• What you need to do
Write out again only the lines between the one with "(585, 531) none" and the end of the records below, both ends counted, and don't include the pictures.

== Segment start ==

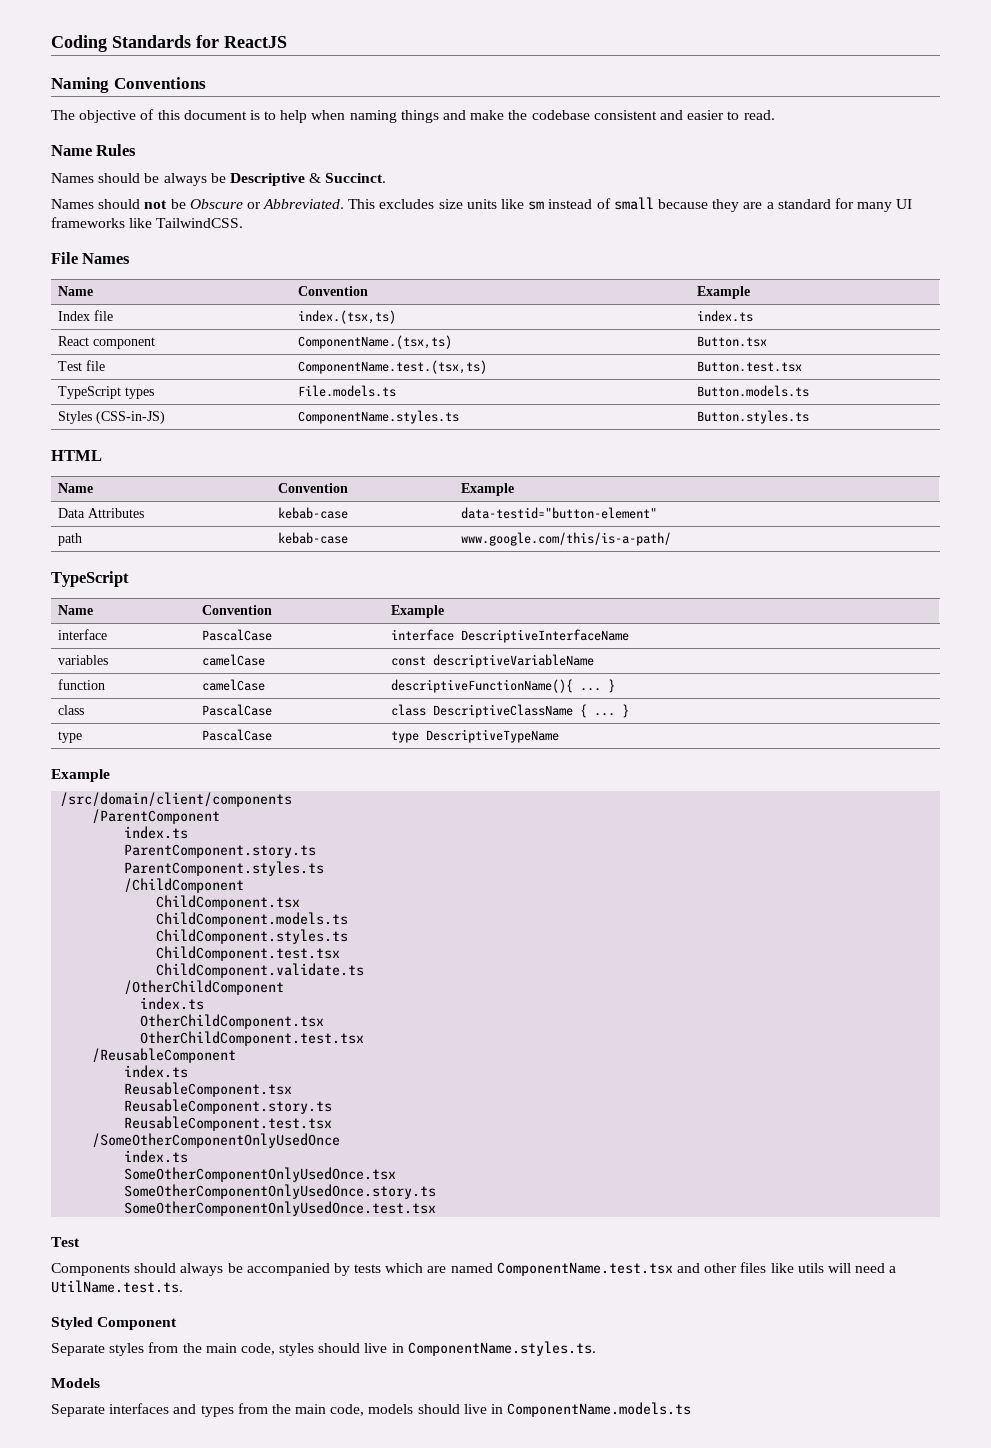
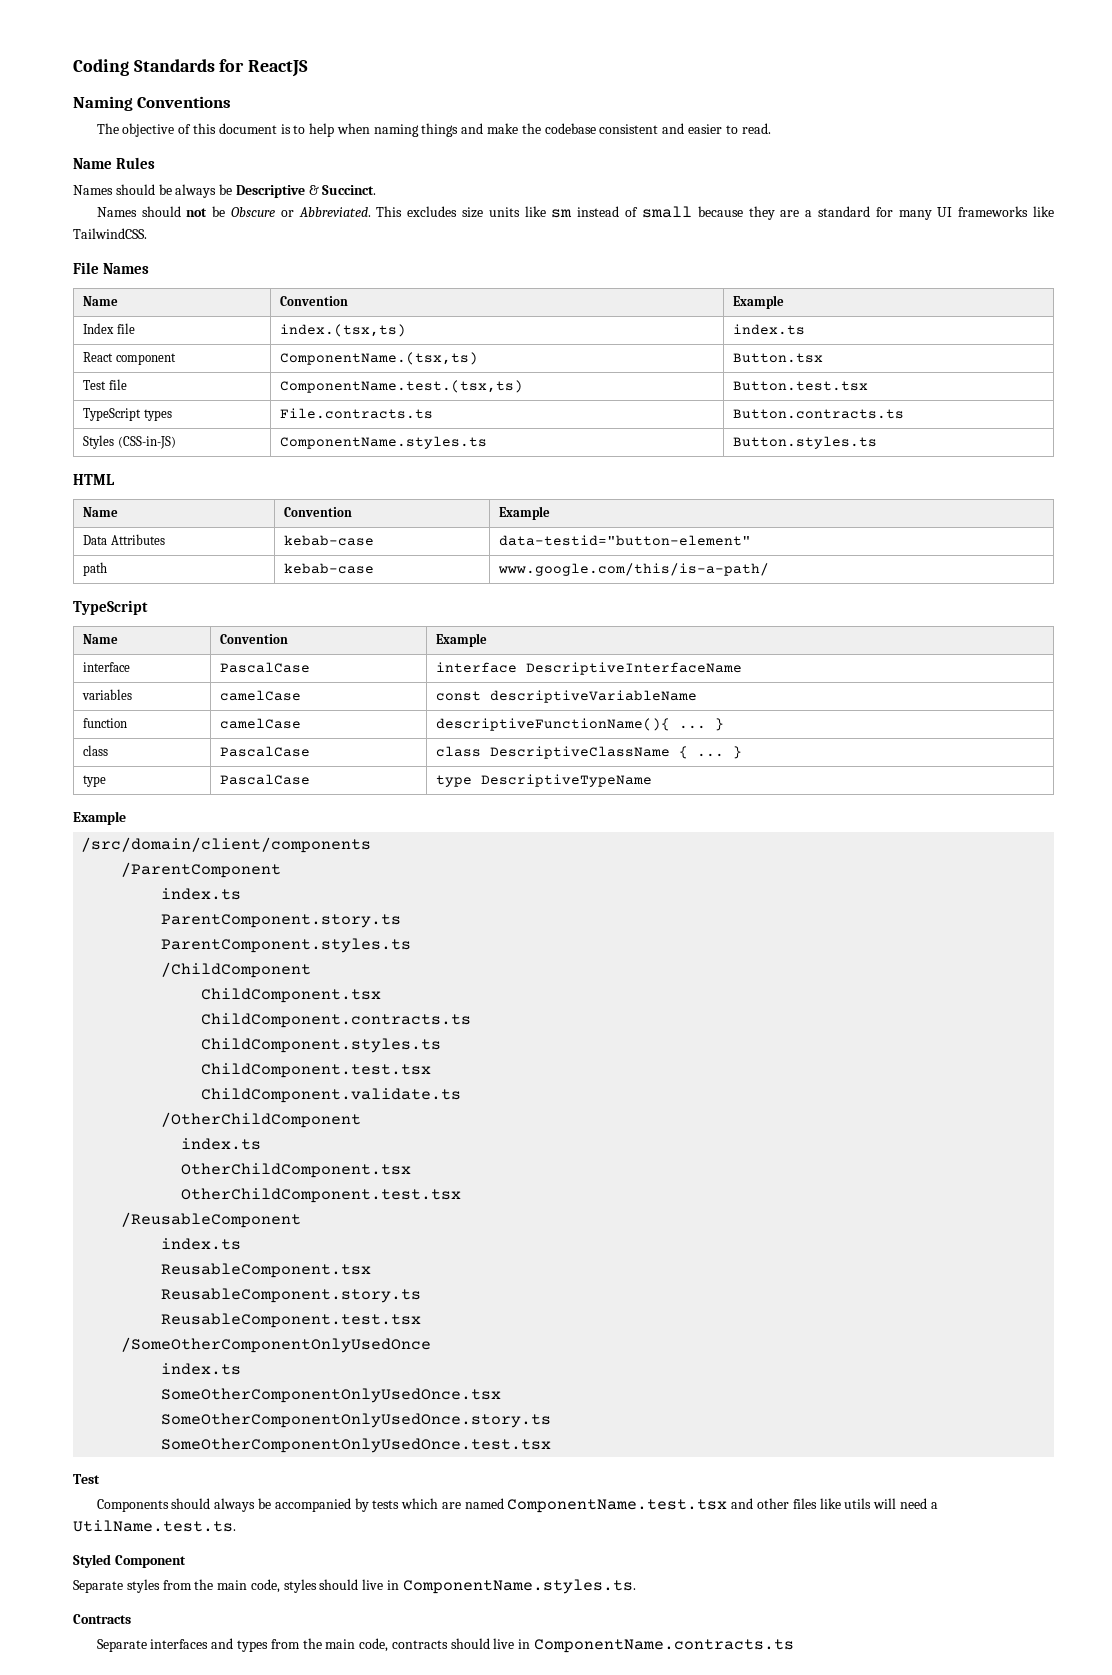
[298,385,397,397] [697,385,810,397] File.models.ts | Button.models.ts -> [280,408,434,419] [733,409,905,419] File.contracts.ts | Button.contracts.ts
[156,912,349,927] ChildComponent.models.ts -> [201,1013,472,1028] ChildComponent.contracts.ts
[51,1378,100,1388] Models -> [73,1614,131,1624] Contracts
[368,1402,692,1417] models should live in ComponentName.models.ts -> [391,1638,795,1653] contracts should live in ComponentName.contracts.ts

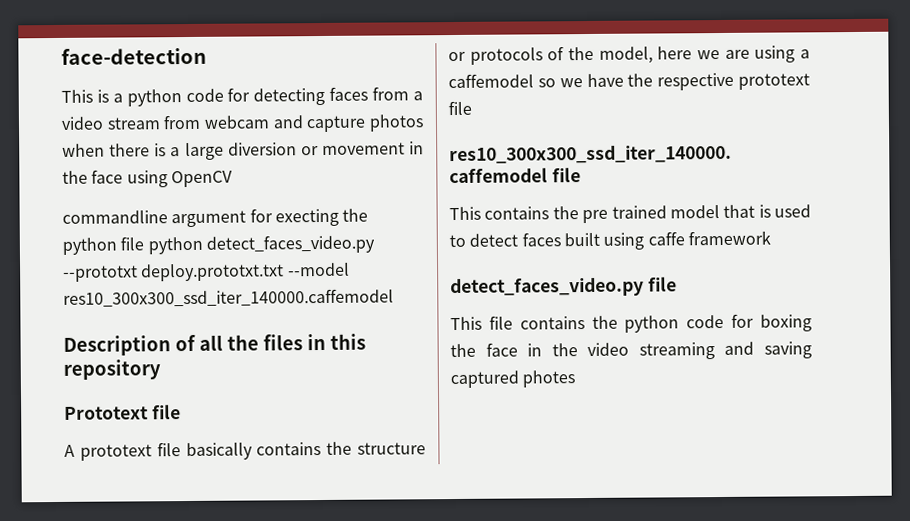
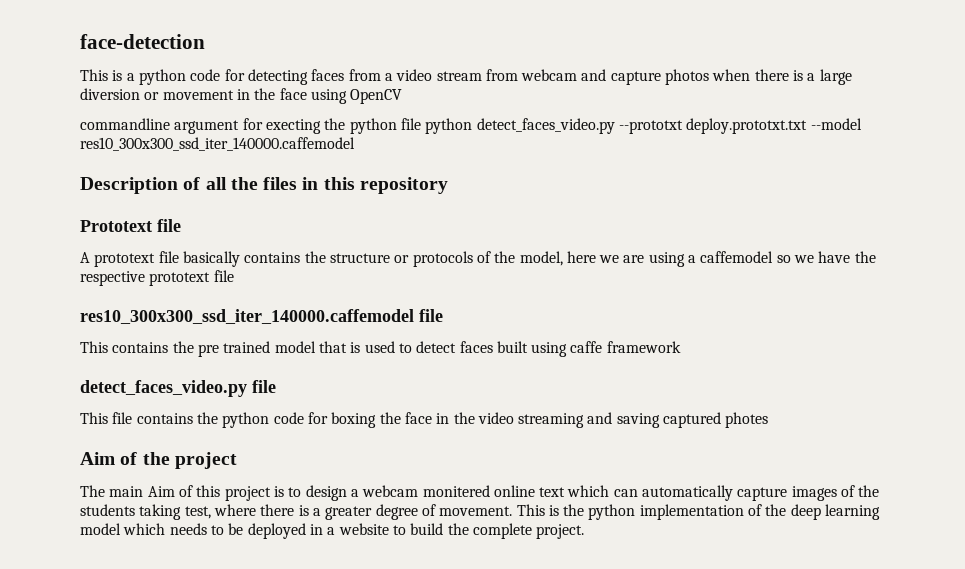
(576, 379) none -> [80,452,237,469] [80,485,880,501] [80,504,881,520] [80,523,585,539] // Aim of the project // The main Aim of this project is to design a webcam monitered online text which can automatically capture images of the students taking test, where there is a greater degree of movement. This is the python implementation of the deep learning model which needs to be deployed in a website to build the complete project.

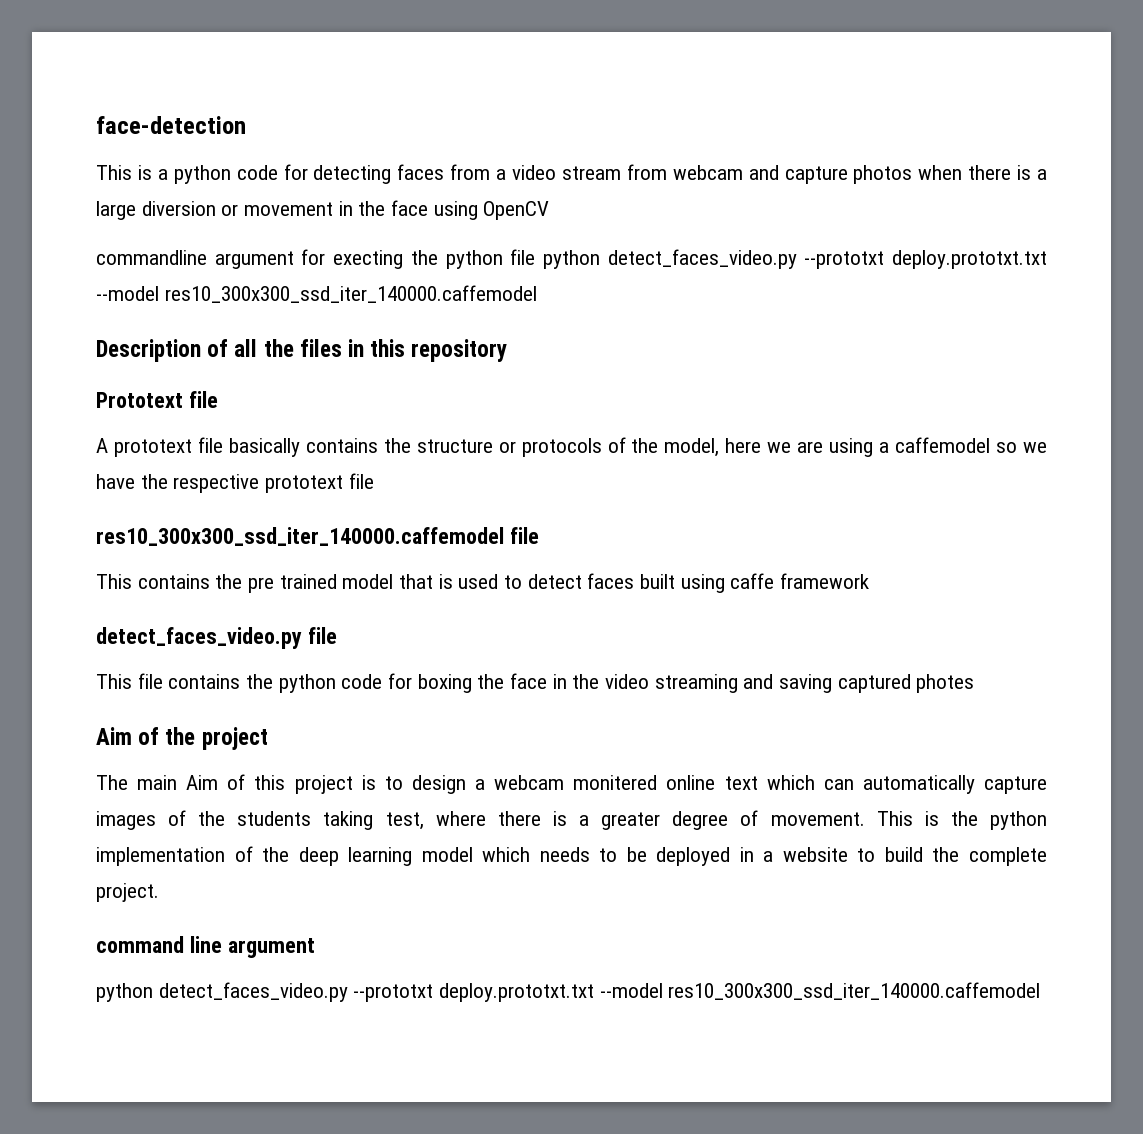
(585, 531) none -> [96,936,315,958] [96,982,1041,1002] // command line argument // python detect_faces_video.py --prototxt deploy.prototxt.txt --model res10_300x300_ssd_iter_140000.caffemodel

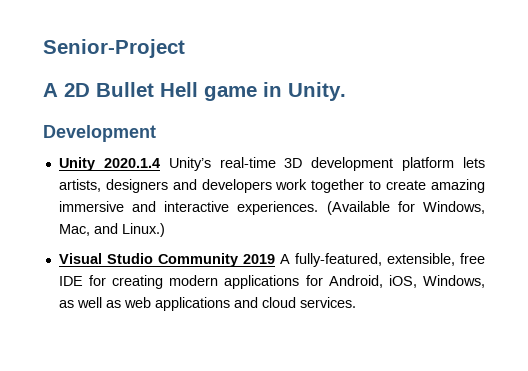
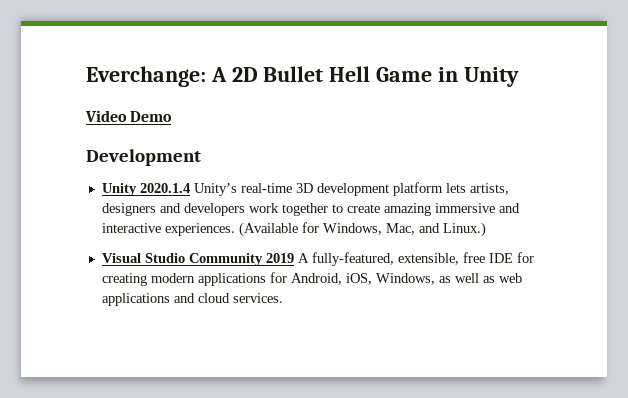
[43,39,185,58] Senior-Project // -> [86,66,206,87] Everchange:
[204,82,346,101] game in Unity. -> [376,67,519,87] [85,110,173,122] Game in Unity // Video Demo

== Segment end ==

• Exercise result
(585, 531) none -> [96,936,315,958] [96,982,1041,1002] // command line argument // python detect_faces_video.py --prototxt deploy.prototxt.txt --model res10_300x300_ssd_iter_140000.caffemodel

[43,39,185,58] Senior-Project // -> [86,66,206,87] Everchange:
[204,82,346,101] game in Unity. -> [376,67,519,87] [85,110,173,122] Game in Unity // Video Demo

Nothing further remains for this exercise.